Teaching students to spell words with vowel teams and multiple syllables used to *really* intimidate me. And if vowel teams and syllable types intimidated me, how do you think our students feel?
Below, you’ll find a few tips and tricks to help reduce the intimidation factor and making teaching words with vowel teams and multiple syllables a bit easier!
Tip #1: Download the Vowel Rule Book
Use this as a guide for yourself, general education teachers, instructional assistants, or parents. It’s important to have a good reference to understand a difficult skill. I made sure to leave some blank spaces in the rule book so that you could jot down some of your own notes.

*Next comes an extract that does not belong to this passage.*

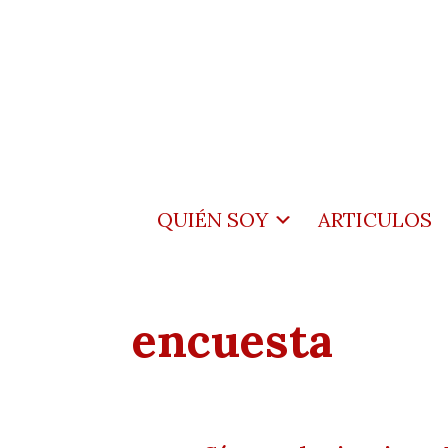
QUIÉN SOY
ARTICULOS
encuesta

Tip #2: Teach Them from Most Common to Least Common
Start with the most commonly used rule and work your way to less common spellings of various vowel sounds. I like to introduce those magic E spellings early on so that we have more graphemes in our repertoire to spell other words. We know there are exceptions, but this is a good place to start.
Tip #3: Homophones
Homophones really add a whole new level of difficulty to spelling. Often times, we try to teach students where various vowel teams fall in a word. Do we see them at the beginning, middle, or end of a word.
And then we have homophones. 🤦🏻♀️
Think about the words male and mail. Both A_E and AI can be used in the middle of a word. How would a student know which to use. Enter homophones. We must understand and memorize that different words sound exactly the same but are spelled differently. It’s up to us to remember which is which based on the meaning of the word.

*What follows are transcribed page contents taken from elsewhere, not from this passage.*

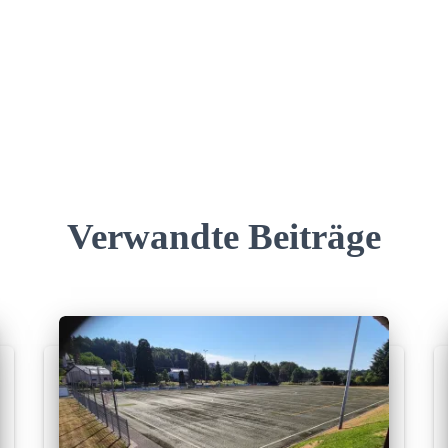
Verwandte Beiträge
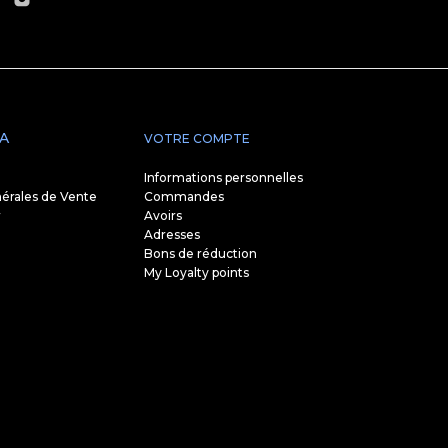
A
VOTRE COMPTE
Informations personnelles
érales de Vente
Commandes
r
Avoirs
Adresses
Bons de réduction
My Loyalty points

In my mind, instruction and honest discussion are important for your helping your students master vowel teams.
Tip #4: Teach Vowel Teams That Play Favorites
Some letters and vowel teams are very picky. They only like to come before or after specific letters.
AI is a perfect example. If you were to make a list of words that have AI, you might notice a pattern.

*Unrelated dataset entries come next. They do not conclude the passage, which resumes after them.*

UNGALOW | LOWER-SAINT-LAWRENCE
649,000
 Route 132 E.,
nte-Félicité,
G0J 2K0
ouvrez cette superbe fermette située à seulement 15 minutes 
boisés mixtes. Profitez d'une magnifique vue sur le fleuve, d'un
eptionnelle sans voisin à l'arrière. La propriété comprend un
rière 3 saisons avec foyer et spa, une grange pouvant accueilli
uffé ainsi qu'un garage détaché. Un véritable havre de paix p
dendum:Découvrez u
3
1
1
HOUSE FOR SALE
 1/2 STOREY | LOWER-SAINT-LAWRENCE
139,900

paint, main, rain, stain, chain, pail, rail, tail, snail, fail
AI really likes to be followed by the letters N and L. Are there other letters that follow AI? Sure! But I like to do my best to notice and point out patterns whenever I can.
Tip #5: Think about Vowel Position
When introducing vowel teams to your students, never introduce two vowel teams that appear at the same position of the word. If you must introduce two vowel teams at once, I would recommend to do one that is found in the middle and one that is found at the end of the word.
For example, introducing OI and OY at the same time words because they have the same sound, but are found in different parts of a word or syllable.
When teaching your students to read and spell words with multiple syllables, I like to use a three step process that I found in the book Speech to Print.
Three Step Process for DECODING Words
- Analyze: where you are going to divide that word into syllables
- Pronunciation: where you are going to tell how to produce those individual syllables.
- Synthesis: combine it all together to creat a spoken word.
This is all helpful information for decoding, but what do we do for spelling? In my mind, spelling is the same three steps, only backwards!
Three Step Process for ENCODING Words
- Synthesize: students need to first be able to begin breaking a word into syllables. What spelling rules do I know about syllable number one?
- Pronunciation: students need to be able to say ONE syllable at a time.
- Analyze: start using what they know about graphemes to start matching up the graphemes to the phonemes that they are hearing in that one syllable.
How I Approach Syllabication
- Begin with one syllable words that have a CVC word pattern, blend, or digraph.
- Then, move on to vowel teams with one syllable words. At this time, you can discuss open and closed syllables.
- Next, they can begin to dive into separating words with multiple syllables.
- Later, you can move onto two syllable words with a magic E. (take-mistake, cape-escape, cake-cupcake)
- Once your students have a good understanding of magic E, move onto vowel teams.
- Teach multi-syllabic words with a Bossy R.
- Teach mutil-syllabic words with diphthongs.
- End with Consonant+LE syllables (candle, bugle, puzzle)
Teaching syllable types can be hard and time consuming. With that being said, students benefit most when they have lots of practice and exposure to those! While syllables can be intimidating, dive in and try to practice it. Take it one syllable type at a time.